Zielgruppe seien Babys, die zwischen der 23. und 25. Schwangerschaftswoche zur Welt gekommen sind. Sie arbeiteten nicht daran, Überlebensmöglichkeiten für immer kleinere Frühchen zu schaffen, so die Forscher. Vielmehr sollten die Bedingungen für diejenigen Frühgeborenen verbessert werden, die auch heute schon in den Kliniken versorgt werden. "Dieses System ist vermutlich dem weit überlegen, was Krankenhäuser heute für ein Baby tun können, das in der 23. Schwangerschaftswoche an der Schwelle zur Lebensfähigkeit geboren wird. Es könnte einen neuen Versorgungsstandard für diese Gruppe extremer Frühchen begründen."

Dass Eltern möglicherweise Probleme hätten, ihr Baby in einem Beutel aufbewahrt zu sehen, ist den Forschern bewusst. Die Alternative sei, das Baby an einer Beatmungsmaschine im Brutkasten zu versorgen. "Wir denken, dass es Eltern beruhigen wird zu wissen, dass sich ihr Kind in einer relativ schützenden und physiologischen Umgebung befindet", schreiben die Wissenschaftler. Das System könne so angepasst werden, dass sich die Eltern mit ihrem Baby verbunden fühlen – über Ultraschall, Kameraaufnahmen oder die Möglichkeit, mütterliche Herztöne und andere Umgebungsgeräusche vorzuspielen.

Nach Ansicht von Rolf Maier von der Fachgesellschaft GNPI spielt die natürliche Umgebung und das Wechselspiel zwischen Mutter und Kind eine wesentliche Rolle für die gesunde Entwicklung eines Fötus, und zwar auch auf lange Sicht. Inwieweit die Gesundheit durch eine Entwicklung außerhalb des mütterlichen Körpers möglicherweise beeinträchtigt wird, sei derzeit unklar. Er weist zudem darauf hin, dass die Überlebenschancen dieser Gruppe extrem Frühgeborener europaweit schon erheblich verbessert werden könnten, wenn alle Kinder nach den gegenwärtigen Leitlinien behandelt würden. Das habe eine internationale Studie gezeigt.

Nach Ansicht von Peter Dabrock, dem Vorsitzenden des Deutschen Ethikrates, könnte der Biobag helfen, ein schwieriges Dilemma der Neonatalmedizin zu mildern: Entscheidungen über Frühchen an der Grenze der Lebensfähigkeit forderten Eltern und Ärzten in kognitiv und emotional kaum zu ertragender Weise.

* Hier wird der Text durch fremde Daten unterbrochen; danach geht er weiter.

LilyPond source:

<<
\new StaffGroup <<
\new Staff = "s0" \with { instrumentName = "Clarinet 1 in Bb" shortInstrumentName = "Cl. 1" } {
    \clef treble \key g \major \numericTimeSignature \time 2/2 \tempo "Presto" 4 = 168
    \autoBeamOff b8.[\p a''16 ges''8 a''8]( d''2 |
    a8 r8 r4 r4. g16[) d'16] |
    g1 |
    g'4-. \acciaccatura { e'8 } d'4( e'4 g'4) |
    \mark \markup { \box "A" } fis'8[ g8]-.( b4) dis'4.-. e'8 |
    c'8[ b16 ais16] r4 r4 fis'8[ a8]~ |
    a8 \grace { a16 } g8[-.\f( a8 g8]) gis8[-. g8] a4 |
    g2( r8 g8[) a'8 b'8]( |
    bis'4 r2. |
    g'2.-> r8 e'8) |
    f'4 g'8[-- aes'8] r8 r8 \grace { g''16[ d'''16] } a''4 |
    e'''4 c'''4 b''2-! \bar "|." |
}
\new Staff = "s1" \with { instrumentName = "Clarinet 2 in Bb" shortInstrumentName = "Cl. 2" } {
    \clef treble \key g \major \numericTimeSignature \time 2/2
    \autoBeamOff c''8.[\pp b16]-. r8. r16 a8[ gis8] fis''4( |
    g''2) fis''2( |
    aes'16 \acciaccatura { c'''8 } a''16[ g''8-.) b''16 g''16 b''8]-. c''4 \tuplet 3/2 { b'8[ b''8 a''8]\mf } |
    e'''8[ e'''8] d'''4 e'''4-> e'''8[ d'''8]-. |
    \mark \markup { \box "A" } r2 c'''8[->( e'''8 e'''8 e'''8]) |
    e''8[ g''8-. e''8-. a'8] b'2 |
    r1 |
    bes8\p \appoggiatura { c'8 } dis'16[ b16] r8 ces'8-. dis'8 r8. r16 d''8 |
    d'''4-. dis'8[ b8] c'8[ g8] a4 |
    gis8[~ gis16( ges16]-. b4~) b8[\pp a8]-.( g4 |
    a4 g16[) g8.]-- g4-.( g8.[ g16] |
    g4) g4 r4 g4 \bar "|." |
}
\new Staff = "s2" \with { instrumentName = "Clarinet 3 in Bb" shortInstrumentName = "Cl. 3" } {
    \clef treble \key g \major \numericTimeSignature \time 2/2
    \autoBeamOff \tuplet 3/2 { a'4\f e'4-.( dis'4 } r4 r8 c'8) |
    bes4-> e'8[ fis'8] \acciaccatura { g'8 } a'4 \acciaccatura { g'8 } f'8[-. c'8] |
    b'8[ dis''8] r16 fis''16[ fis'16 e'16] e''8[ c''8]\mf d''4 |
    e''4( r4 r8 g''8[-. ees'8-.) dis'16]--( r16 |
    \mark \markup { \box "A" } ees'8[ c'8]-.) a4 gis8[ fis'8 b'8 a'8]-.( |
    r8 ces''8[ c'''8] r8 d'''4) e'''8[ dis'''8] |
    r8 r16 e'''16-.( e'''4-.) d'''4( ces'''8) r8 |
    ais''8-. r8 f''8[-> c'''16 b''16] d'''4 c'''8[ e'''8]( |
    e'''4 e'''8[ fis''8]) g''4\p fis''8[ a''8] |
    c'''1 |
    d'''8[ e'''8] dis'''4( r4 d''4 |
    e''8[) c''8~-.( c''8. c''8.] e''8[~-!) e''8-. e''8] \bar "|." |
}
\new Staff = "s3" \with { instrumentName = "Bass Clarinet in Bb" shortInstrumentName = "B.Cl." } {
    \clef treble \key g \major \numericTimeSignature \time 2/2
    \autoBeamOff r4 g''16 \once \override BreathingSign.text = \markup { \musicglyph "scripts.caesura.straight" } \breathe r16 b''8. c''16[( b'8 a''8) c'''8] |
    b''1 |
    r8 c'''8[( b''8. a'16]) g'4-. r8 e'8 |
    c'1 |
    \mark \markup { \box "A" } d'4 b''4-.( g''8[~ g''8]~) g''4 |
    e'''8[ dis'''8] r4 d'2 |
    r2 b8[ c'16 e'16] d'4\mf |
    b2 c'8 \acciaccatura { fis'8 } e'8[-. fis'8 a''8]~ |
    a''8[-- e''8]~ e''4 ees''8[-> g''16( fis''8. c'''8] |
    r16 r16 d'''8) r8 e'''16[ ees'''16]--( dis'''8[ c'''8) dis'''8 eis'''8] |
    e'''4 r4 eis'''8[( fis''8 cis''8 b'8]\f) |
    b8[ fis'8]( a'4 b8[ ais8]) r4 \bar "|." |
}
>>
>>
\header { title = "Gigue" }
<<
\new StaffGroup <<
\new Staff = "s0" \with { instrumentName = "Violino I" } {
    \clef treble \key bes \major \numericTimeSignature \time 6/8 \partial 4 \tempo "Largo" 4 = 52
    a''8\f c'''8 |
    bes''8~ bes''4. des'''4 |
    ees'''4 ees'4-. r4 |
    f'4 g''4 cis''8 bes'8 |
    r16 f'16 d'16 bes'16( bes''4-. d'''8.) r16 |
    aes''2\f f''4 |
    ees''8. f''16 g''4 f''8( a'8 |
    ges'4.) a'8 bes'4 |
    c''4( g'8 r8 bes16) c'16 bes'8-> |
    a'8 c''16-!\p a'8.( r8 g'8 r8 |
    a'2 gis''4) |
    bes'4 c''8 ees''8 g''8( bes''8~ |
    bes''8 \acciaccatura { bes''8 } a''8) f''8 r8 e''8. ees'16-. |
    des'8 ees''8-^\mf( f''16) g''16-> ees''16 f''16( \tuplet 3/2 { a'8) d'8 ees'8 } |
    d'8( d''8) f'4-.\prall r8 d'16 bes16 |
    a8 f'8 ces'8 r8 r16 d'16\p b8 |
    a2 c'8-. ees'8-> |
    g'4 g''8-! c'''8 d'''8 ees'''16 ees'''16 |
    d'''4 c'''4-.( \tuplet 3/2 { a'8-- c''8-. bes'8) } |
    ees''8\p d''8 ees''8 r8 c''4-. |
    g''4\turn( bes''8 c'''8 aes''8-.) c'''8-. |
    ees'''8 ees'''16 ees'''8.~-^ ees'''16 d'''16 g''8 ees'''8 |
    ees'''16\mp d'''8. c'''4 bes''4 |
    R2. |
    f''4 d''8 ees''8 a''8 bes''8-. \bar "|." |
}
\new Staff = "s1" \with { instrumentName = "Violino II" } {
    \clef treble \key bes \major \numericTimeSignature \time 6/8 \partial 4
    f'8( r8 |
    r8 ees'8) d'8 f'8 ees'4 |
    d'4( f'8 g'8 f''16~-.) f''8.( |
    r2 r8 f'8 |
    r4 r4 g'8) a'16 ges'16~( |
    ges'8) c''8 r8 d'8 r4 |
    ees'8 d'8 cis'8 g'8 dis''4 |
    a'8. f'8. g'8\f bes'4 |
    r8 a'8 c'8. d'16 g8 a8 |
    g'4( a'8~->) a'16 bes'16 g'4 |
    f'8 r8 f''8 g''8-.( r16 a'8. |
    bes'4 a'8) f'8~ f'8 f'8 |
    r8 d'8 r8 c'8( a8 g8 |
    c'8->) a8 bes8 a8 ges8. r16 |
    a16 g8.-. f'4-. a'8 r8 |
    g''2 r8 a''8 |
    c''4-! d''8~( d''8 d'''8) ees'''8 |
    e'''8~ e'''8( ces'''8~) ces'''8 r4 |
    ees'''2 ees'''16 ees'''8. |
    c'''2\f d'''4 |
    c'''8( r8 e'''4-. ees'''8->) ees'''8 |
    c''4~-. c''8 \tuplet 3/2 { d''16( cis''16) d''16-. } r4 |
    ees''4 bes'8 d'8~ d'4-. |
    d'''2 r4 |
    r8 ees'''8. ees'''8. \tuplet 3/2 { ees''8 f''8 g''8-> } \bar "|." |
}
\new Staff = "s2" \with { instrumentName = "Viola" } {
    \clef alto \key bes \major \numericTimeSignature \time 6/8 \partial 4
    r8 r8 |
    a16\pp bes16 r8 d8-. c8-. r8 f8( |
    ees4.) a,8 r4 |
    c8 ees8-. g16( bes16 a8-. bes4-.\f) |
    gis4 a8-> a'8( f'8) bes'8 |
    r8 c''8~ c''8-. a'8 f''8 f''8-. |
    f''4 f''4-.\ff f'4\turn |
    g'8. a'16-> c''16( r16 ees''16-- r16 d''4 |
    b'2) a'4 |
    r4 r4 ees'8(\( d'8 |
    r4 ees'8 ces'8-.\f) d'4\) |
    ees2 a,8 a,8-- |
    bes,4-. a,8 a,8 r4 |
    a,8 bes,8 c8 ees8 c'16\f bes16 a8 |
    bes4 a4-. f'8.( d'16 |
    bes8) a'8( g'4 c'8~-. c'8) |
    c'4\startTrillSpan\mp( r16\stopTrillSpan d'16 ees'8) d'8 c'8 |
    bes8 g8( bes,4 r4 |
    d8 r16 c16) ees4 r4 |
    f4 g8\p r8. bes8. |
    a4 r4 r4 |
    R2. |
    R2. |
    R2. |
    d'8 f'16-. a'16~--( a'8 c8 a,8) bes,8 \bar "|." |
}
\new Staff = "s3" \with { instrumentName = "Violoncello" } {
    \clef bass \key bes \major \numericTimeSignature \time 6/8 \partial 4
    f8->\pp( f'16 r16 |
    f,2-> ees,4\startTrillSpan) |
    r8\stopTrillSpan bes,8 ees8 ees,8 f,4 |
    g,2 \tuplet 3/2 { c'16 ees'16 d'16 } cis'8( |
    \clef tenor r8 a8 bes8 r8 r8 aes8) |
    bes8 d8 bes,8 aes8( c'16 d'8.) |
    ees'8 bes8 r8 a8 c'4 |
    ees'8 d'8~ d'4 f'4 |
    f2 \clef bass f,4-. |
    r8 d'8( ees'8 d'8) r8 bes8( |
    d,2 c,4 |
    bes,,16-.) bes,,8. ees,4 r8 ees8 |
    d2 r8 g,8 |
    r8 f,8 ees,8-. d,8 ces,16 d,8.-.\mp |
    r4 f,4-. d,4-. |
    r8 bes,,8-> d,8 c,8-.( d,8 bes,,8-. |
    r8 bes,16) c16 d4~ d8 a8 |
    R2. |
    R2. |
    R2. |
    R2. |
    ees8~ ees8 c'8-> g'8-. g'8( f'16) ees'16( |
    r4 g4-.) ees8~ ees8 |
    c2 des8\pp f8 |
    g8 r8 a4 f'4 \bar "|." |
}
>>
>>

Ein Verbot, menschliche Frühgeborene außerhalb des Mutterleibes weiterzuentwickeln, gebe es im deutschen Recht derzeit nicht, erläutert Jochen Taupitz, geschäftsführender Direktor des Instituts für Deutsches, Europäisches und Internationales Medizinrecht, Gesundheitsrecht und Biomedizin der Universitäten Heidelberg und Mannheim. Er hält Versuche zur Verwendung eines Biobags bei menschlichen Frühchen dann für zulässig, wenn aufgrund ausreichender Tierversuche die berechtigte Erwartung bestehe, dass der Nutzen für das Kind größer sei als eventuelle Risiken.